I’m interested in people’s connection with places and the meanings places come to have. Through preventing me from restlessly visiting commons around Southern England, as for many of us, the 2020 pandemic has enforced a more subjective, introspective attitude towards the same subject. There came a point of realisation in May, when I was stumbling through mud and brambles in a neglected corner of Colaton Raleigh Common. I realised at this moment that I wasn’t blindly exploring, open to everything and to happenstance, but actively looking for a specific type of experience. I realised, suddenly, that at 47 I was doing exactly the same thing I’d been doing throughout my life – since childhood, in fact.
My more recent background is in writing fiction and filmmaking, and the kind of writing and filmmaking that’s always been most important to me is the weird and the eerie, as I’ve mentioned previously. There’s a psychological explanation for this, as I’ve also recently mentioned, linked to a very lonely and unhappy childhood and a no less easy adult life full of a repeating cycle of hope and disappointment which has led to a lifelong battle with dysthymia. My attraction to weird and eerie places is that such places more accurately reflect my inner states and, through my then being able to externalise them, I can find solace and approach them creatively, rather than trying to suppress or battle them.

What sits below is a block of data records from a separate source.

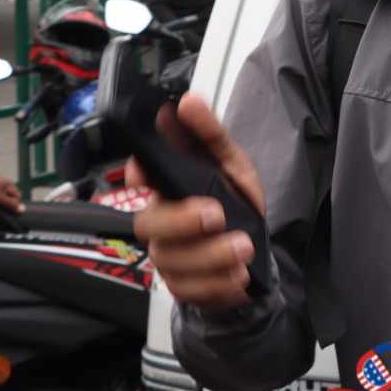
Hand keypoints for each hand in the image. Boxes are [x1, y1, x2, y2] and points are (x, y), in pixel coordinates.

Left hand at [0, 172, 23, 213]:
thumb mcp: (0, 199)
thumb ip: (11, 204)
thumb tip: (22, 209)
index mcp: (9, 184)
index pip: (17, 196)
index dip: (14, 204)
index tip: (8, 210)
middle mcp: (3, 182)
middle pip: (9, 196)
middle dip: (5, 203)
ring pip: (1, 196)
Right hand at [131, 92, 265, 309]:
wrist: (252, 252)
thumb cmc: (234, 203)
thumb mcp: (231, 164)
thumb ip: (209, 134)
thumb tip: (188, 101)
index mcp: (168, 187)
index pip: (139, 176)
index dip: (138, 174)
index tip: (146, 173)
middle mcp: (160, 222)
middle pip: (148, 224)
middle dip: (181, 220)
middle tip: (216, 215)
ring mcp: (168, 256)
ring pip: (171, 261)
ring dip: (211, 255)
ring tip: (242, 248)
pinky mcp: (182, 286)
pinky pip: (189, 290)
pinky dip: (217, 284)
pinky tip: (238, 275)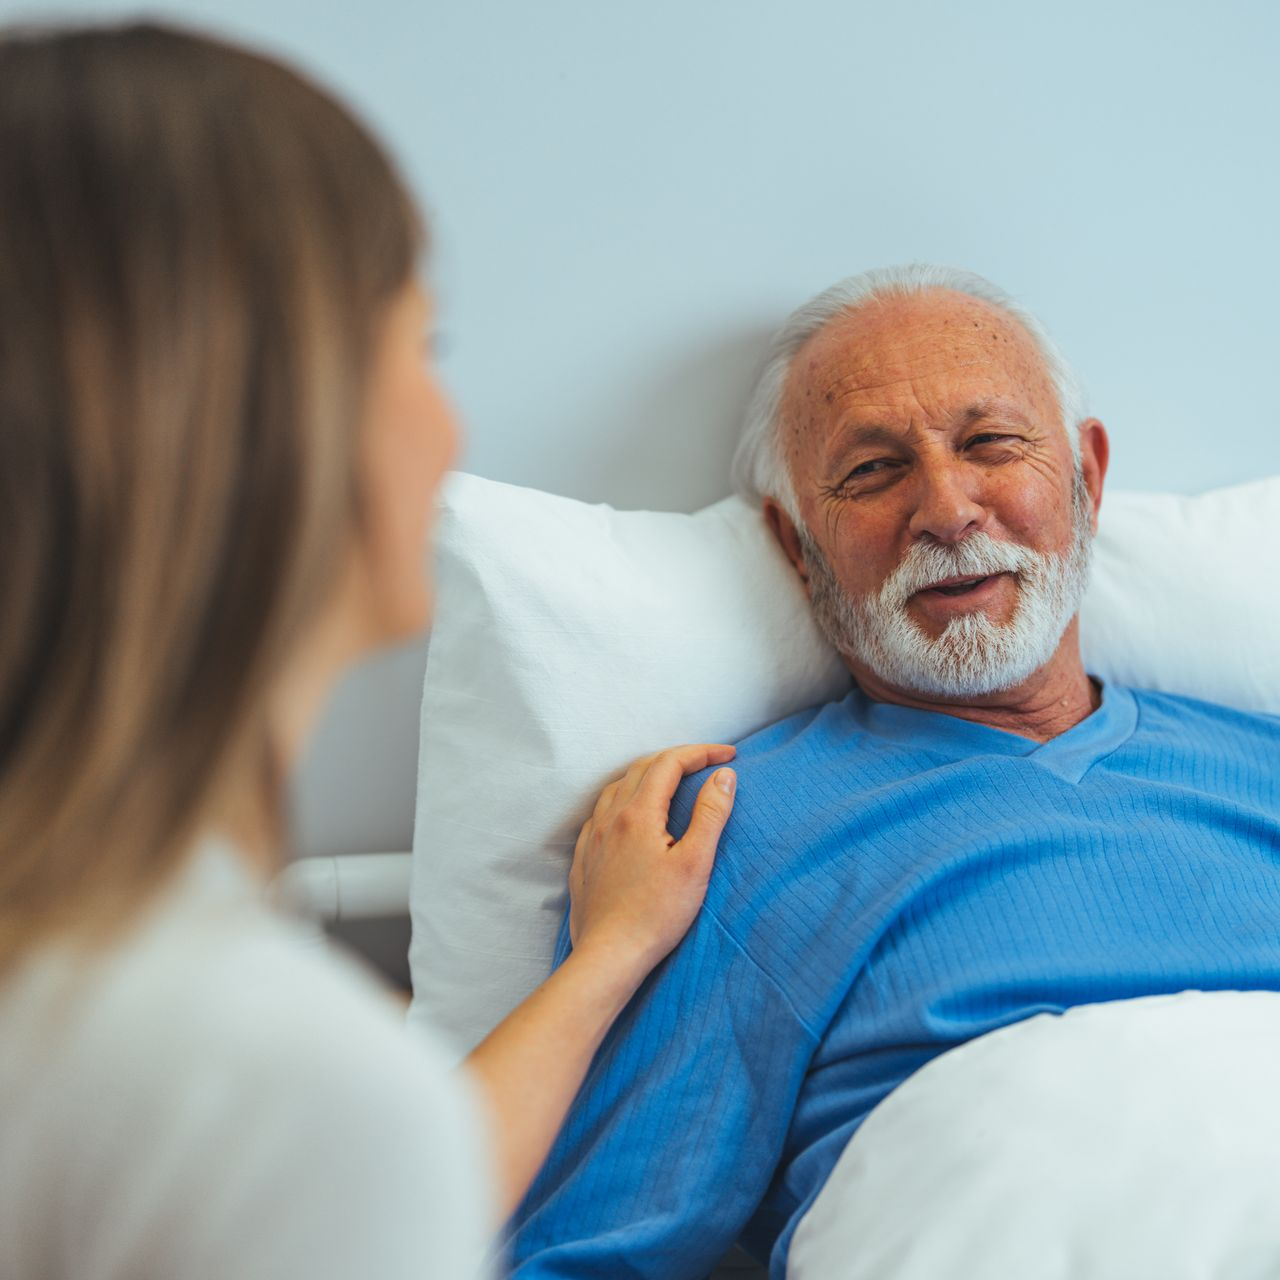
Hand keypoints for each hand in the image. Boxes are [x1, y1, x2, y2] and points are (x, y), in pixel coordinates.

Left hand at [568, 743, 736, 978]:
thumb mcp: (694, 863)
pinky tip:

It would, however, be foolish to reduce this interest entirely to my unhappiness. Such books and films are enormously popular and not everyone who loves them suffers depressive moods; in fact, many of their creators are full of joy and vitality, living lives full of event and people. And so in creating a zine from images of these places, I needed to decide whether to make the work introspective or more outward looking. As I don’t think my life, personal history or my character are of much interest, or at least as I’m insufficiently interested in them to make them the focus of my work, I decided it would be better to use the images as a started point to look beyond the circumstances that brought them about.
My daughter is, like me, someone driven by their imagination. She’s also drawn to the weird and the eerie – has, in fact, elected to read Mark Fisher’s The Weird and The Eerie over the summer. Though she’s had her ups and downs, they’ve not been more than one would expect for a sensitive child at a difficult time. Ruby is, like me, drawn to unsettling places, which she then fashions into artwork, teasing out stories, characters and moods.
I have likewise, over the years, had similar responses to places and these have appeared from time to time in my work. Initially, I’d thought to create a fictional narrative from the twilight images shot in May and June of this year, drawing on horror, dystopian sci-fi, disaster movies, and folk fantasy. I quickly felt uncomfortable in doing so; this was too contrived a response to the actual places, too abstracted from the lived experience of being there, smelling the damp, noticing the commons enclosures. It felt too removed from my more general interests in place and in commons in particular. It felt like a betrayal of my attention to and concern for context.
Instead, I wanted to communicate not what I was thinking, nor even really what I was feeling, being in the diminishing light in these strange places, but to somehow provide an experience for the viewer, such that a viewer might have their own experience of the place. This is something I’ve encountered in photobooks: I’m yet again going to mention John Gossage’s The Pond, but also W.P. Eckersley’s Dark City. It’s more common, however, for a photographer to curate the experience of place in some way, and there’s nothing whatsoever wrong with doing so: Joel Sternfeld’s Rome After Rome, for example. But with this particular engagement I’ve had with place, what I’ve found most interesting, and what I’ve particularly wanted to communicate is the uncertainty, the liminality, and the imaginative potential of the commons’ hidden corners. By either interrogating the autobiographical and psychological impulses which have drawn me to them, or imaginatively developing the images in the form of a narrative or world-building logic, I would be closing down that potential for the viewer and thus be unable to communicate it.
Instead, while there has been imaginative engagement in the WIP – the idea of unwittingly entering a parallel world draws on works like The Lion, the Witch and the Wardrobe or more recently numerous episodes of Black Mirror – the engagement is left unfinished, inviting completion by the viewer through asking questions rather than making statements. This inclusive engagement was something I began exploring in my Ruscha task at the start of this module, and was why the zine didn’t have a title or an explanation. Likewise, my Hidden Corners exhibition asks questions of its viewers, inviting them to seek out their own engagements with the places in which the images are found.
This is all a very, very different approach to the one I’d been taking up until this module. To some extent, it draws on previous film work, but is far more deliberately obscured in terms of meaning. Whether or not it’s an approach which will have a life beyond this module is difficult to say. However, in terms of exploring and communicating my own attachment to place, it’s been a novel, crucial and necessary step: how else could I possibly begin to examine and represent the attachments of others to place if I hadn’t put in considerable work to doing so?